Distributed and Heterogeneous Programming in C++ (DHPCC++22)
7 months ago
Technology trends require software/hardware co-design for HPC systems. Open-standard software programming models enable this co-design and allows us to support initiatives such as European Processor Initiative (EPI) supporting RISC-V® processors as accelerators. Indeed, the need for distributed and heterogeneous programming models is so urgent that we now have many examples to draw from. By focusing on open ISO languages such as C++ with the addition of heterogeneous/distributed offloads to support the newest accelerator hardware, this workshop aims to isolate and unify the learnings from the many different models for the Performance, Portability, and Productivity equation.
This will be the 4th DHPCC++ workshop (previously held 2017-19) with a focus on heterogeneous programming models for C and C++, covering all the programming models that have been designed to support heterogeneous programming in C++. It is held as part of Euro-Par 22 in Glasgow, Scotland 22-26 August 2022.
--
Activities:
(A) According to the workshop announcement, where and when will the workshop be held?
(B) Print the rows from the line holding "en Estados Unidos" through the end of the rows, both ends included, and leave the pictures out of your answer.
The workshop announcement and the rows come from different sources.

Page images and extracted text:
--
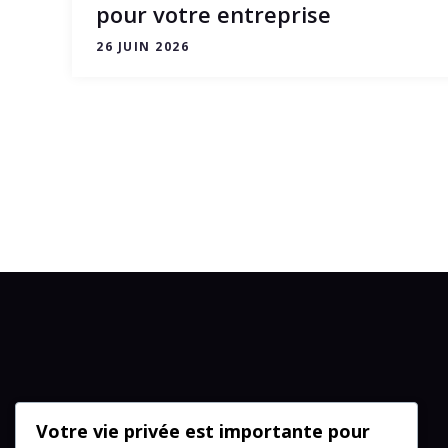
pour votre entreprise
26 JUIN 2026
Votre vie privée est importante pour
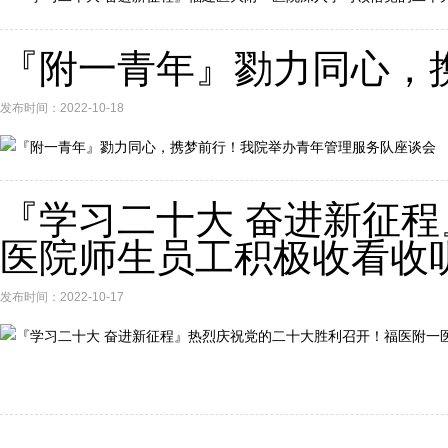
『附一青年』勠力同心，
发布时间：2022-10-18
『学习二十大 奋进新征
医院师生员工积极收看收听
发布时间：2022-10-17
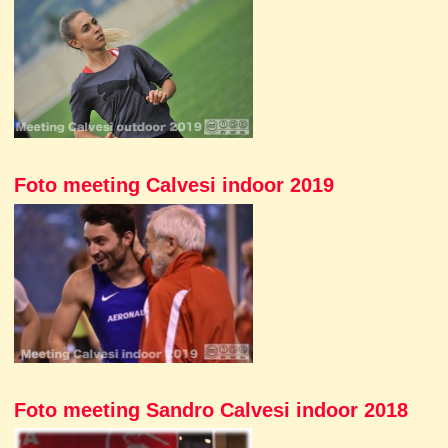
Foto meeting Calvesi indoor 2019
Foto meeting Sandro Calvesi indoor 2018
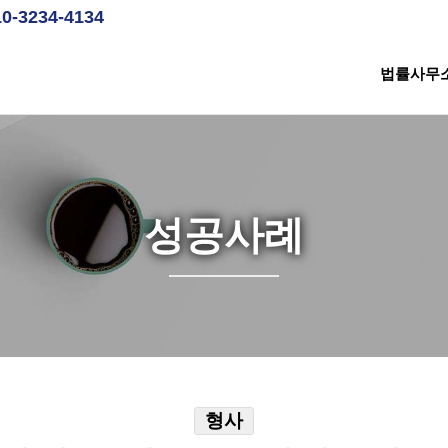
10-3234-4134
법률사무
성공사례
형사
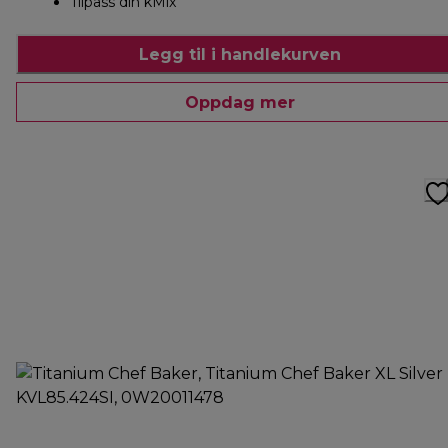
Tilpass din kMix
Legg til i handlekurven
Oppdag mer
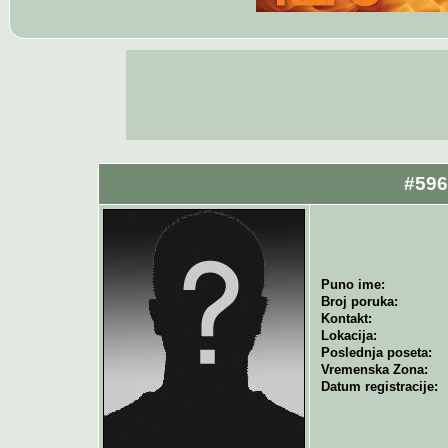
#596
Puno ime:
Broj poruka:
Kontakt:
Lokacija:
Poslednja poseta:
Vremenska Zona:
Datum registracije:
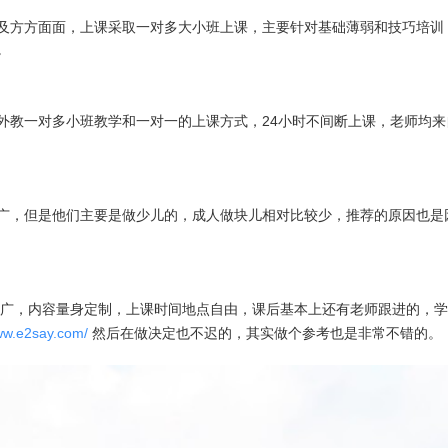
及方方面面，上课采取一对多大小班上课，主要针对基础薄弱和技巧培训
。
外教一对多小班教学和一对一的上课方式，24小时不间断上课，老师均
广，但是他们主要是做少儿的，成人做块儿相对比较少，推荐的原因也是
范围广，内容量身定制，上课时间地点自由，课后基本上还有老师跟进的，
www.e2say.com/
然后在做决定也不迟的，其实做个参考也是非常不错的。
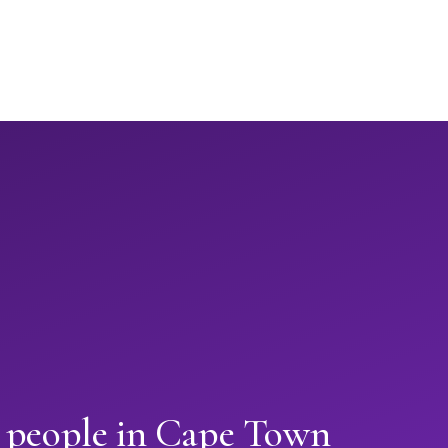
n people in Cape Town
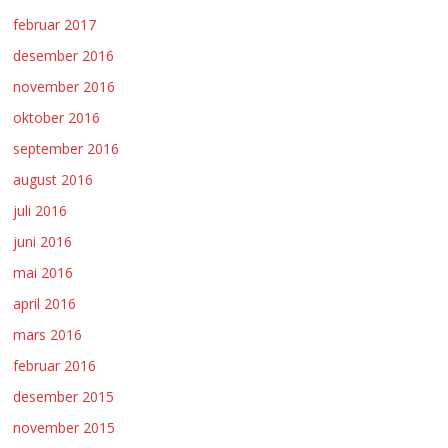
februar 2017
desember 2016
november 2016
oktober 2016
september 2016
august 2016
juli 2016
juni 2016
mai 2016
april 2016
mars 2016
februar 2016
desember 2015
november 2015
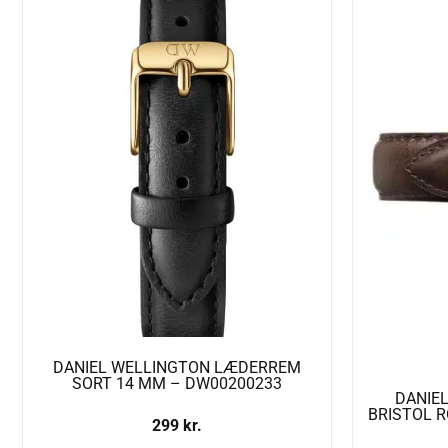
DANIEL WELLINGTON LÆDERREM
SORT 14 MM – DW00200233
DANIE
BRISTOL 
299
kr.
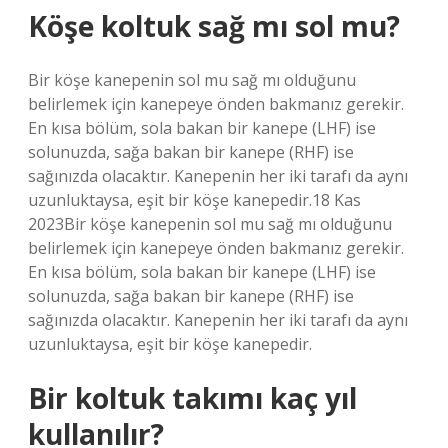
Köşe koltuk sağ mı sol mu?
Bir köşe kanepenin sol mu sağ mı olduğunu
belirlemek için kanepeye önden bakmanız gerekir.
En kısa bölüm, sola bakan bir kanepe (LHF) ise
solunuzda, sağa bakan bir kanepe (RHF) ise
sağınızda olacaktır. Kanepenin her iki tarafı da aynı
uzunluktaysa, eşit bir köşe kanepedir.18 Kas
2023Bir köşe kanepenin sol mu sağ mı olduğunu
belirlemek için kanepeye önden bakmanız gerekir.
En kısa bölüm, sola bakan bir kanepe (LHF) ise
solunuzda, sağa bakan bir kanepe (RHF) ise
sağınızda olacaktır. Kanepenin her iki tarafı da aynı
uzunluktaysa, eşit bir köşe kanepedir.
Bir koltuk takımı kaç yıl
kullanılır?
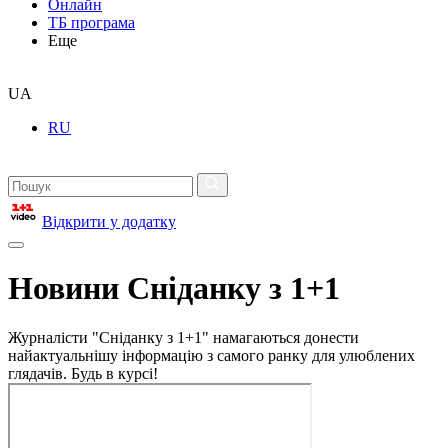
Онлайн
ТБ програма
Еще
UA
RU
Відкрити у додатку
Новини Сніданку з 1+1
Журналісти "Сніданку з 1+1" намагаються донести
найактуальнішу інформацію з самого ранку для улюблених
глядачів. Будь в курсі!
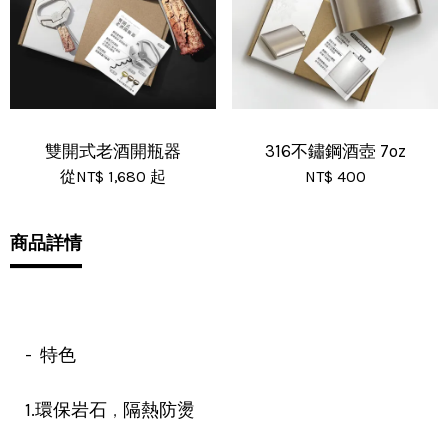
雙開式老酒開瓶器
316不鏽鋼酒壺 7oz
從
NT$ 1,680
起
NT$ 400
商品詳情
- 特色
，
1.環保岩石
隔熱防燙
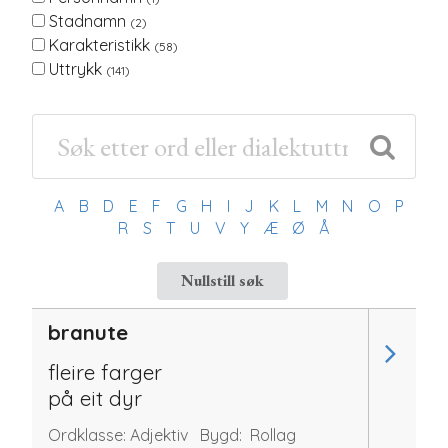
Stadnamn
(2)
Karakteristikk
(58)
Uttrykk
(141)
A
B
D
E
F
G
H
I
J
K
L
M
N
O
P
R
S
T
U
V
Y
Æ
Ø
Å
Nullstill søk
branute
fleire farger
på eit dyr
Ordklasse:
Adjektiv
Bygd:
Rollag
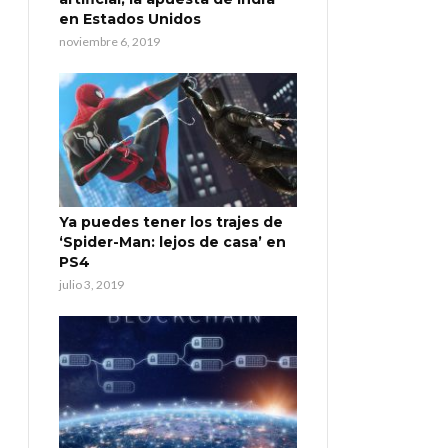
en Estados Unidos
noviembre 6, 2019
Ya puedes tener los trajes de
‘Spider-Man: lejos de casa’ en
PS4
julio 3, 2019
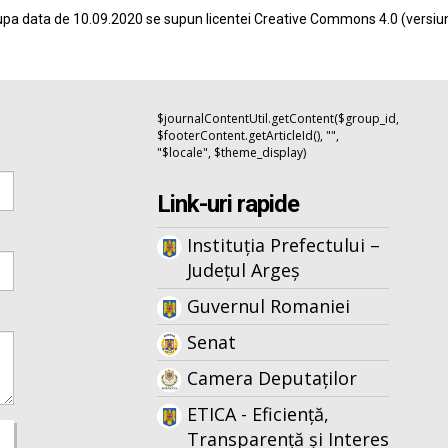
pa data de 10.09.2020 se supun licentei
Creative Commons 4.0
(versiu
$journalContentUtil.getContent($group_id,
$footerContent.getArticleId(), "",
"$locale", $theme_display)
Link-uri rapide
Instituția Prefectului –
Județul Argeș
Guvernul Romaniei
Senat
Camera Deputaților
ETICA - Eficiență,
Transparență și Interes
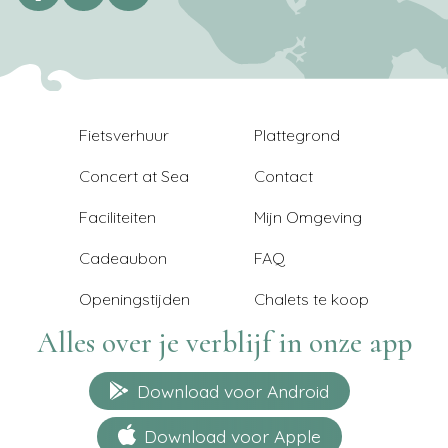
Fietsverhuur
Plattegrond
Concert at Sea
Contact
Faciliteiten
Mijn Omgeving
Cadeaubon
FAQ
Openingstijden
Chalets te koop
Alles over je verblijf in onze app
Download voor Android
Download voor Apple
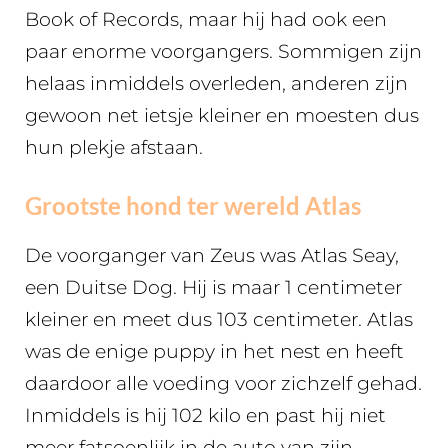
Book of Records, maar hij had ook een
paar enorme voorgangers. Sommigen zijn
helaas inmiddels overleden, anderen zijn
gewoon net ietsje kleiner en moesten dus
hun plekje afstaan.
Grootste hond ter wereld Atlas
De voorganger van Zeus was Atlas Seay,
een Duitse Dog. Hij is maar 1 centimeter
kleiner en meet dus 103 centimeter. Atlas
was de enige puppy in het nest en heeft
daardoor alle voeding voor zichzelf gehad.
Inmiddels is hij 102 kilo en past hij niet
meer fatsoenlijk in de auto van zijn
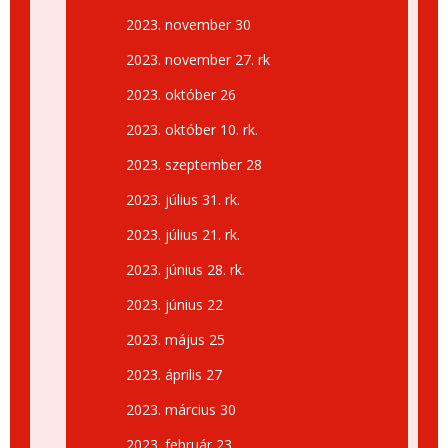
2023. november 30
2023. november 27. rk
2023. október 26
2023. október 10. rk.
2023. szeptember 28
2023. július 31. rk.
2023. július 21. rk.
2023. június 28. rk.
2023. június 22
2023. május 25
2023. április 27
2023. március 30
2023. február 23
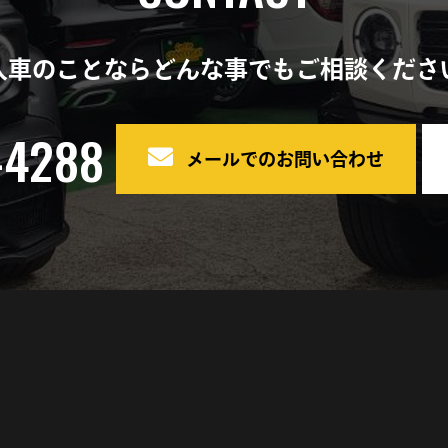
車検
入車のことならどんな事でもご相談くださ
ポルシェ
イベント
-4288
メールでのお問い合わせ
中古車販売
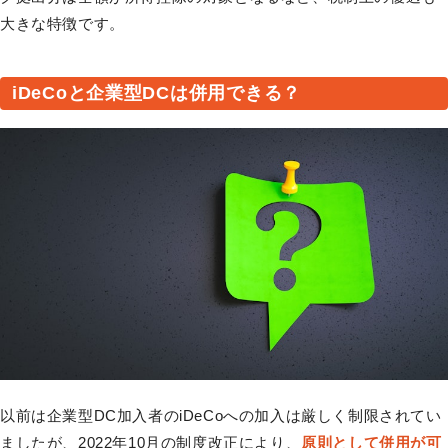
大きな特徴です。
iDeCoと企業型DCは併用できる？
以前は企業型DC加入者のiDeCoへの加入は厳しく制限されてい
ましたが、2022年10月の制度改正により、
原則として併用が可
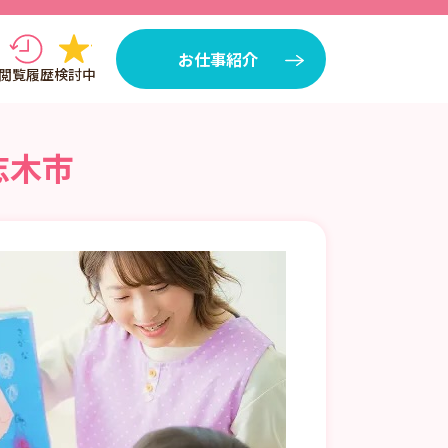
お仕事紹介
閲覧履歴
検討中
志木市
--
Expected outputs:
(A) In Glasgow, Scotland, 22-26 August 2022, as part of Euro-Par 22.

(B)
en Estados Unidos
noviembre 6, 2019
Ya puedes tener los trajes de
‘Spider-Man: lejos de casa’ en
PS4
julio 3, 2019
pa data de 10.09.2020 se supun licentei
Creative Commons 4.0
(versiu
$journalContentUtil.getContent($group_id,
$footerContent.getArticleId(), "",
"$locale", $theme_display)
Link-uri rapide
Instituția Prefectului –
Județul Argeș
Guvernul Romaniei
Senat
Camera Deputaților
ETICA - Eficiență,
Transparență și Interes
Fietsverhuur
Plattegrond
Concert at Sea
Contact
Faciliteiten
Mijn Omgeving
Cadeaubon
FAQ
Openingstijden
Chalets te koop
Alles over je verblijf in onze app
Download voor Android
Download voor Apple
Book of Records, maar hij had ook een
paar enorme voorgangers. Sommigen zijn
helaas inmiddels overleden, anderen zijn
gewoon net ietsje kleiner en moesten dus
hun plekje afstaan.
Grootste hond ter wereld Atlas
De voorganger van Zeus was Atlas Seay,
een Duitse Dog. Hij is maar 1 centimeter
kleiner en meet dus 103 centimeter. Atlas
was de enige puppy in het nest en heeft
daardoor alle voeding voor zichzelf gehad.
Inmiddels is hij 102 kilo en past hij niet
meer fatsoenlijk in de auto van zijn
2023. november 30
2023. november 27. rk
2023. október 26
2023. október 10. rk.
2023. szeptember 28
2023. július 31. rk.
2023. július 21. rk.
2023. június 28. rk.
2023. június 22
2023. május 25
2023. április 27
2023. március 30
2023. február 23
車検
入車のことならどんな事でもご相談くださ
ポルシェ
イベント
-4288
メールでのお問い合わせ
中古車販売
大きな特徴です。
iDeCoと企業型DCは併用できる？
以前は企業型DC加入者のiDeCoへの加入は厳しく制限されてい
ましたが、2022年10月の制度改正により、
原則として併用が可
お仕事紹介
閲覧履歴
検討中
志木市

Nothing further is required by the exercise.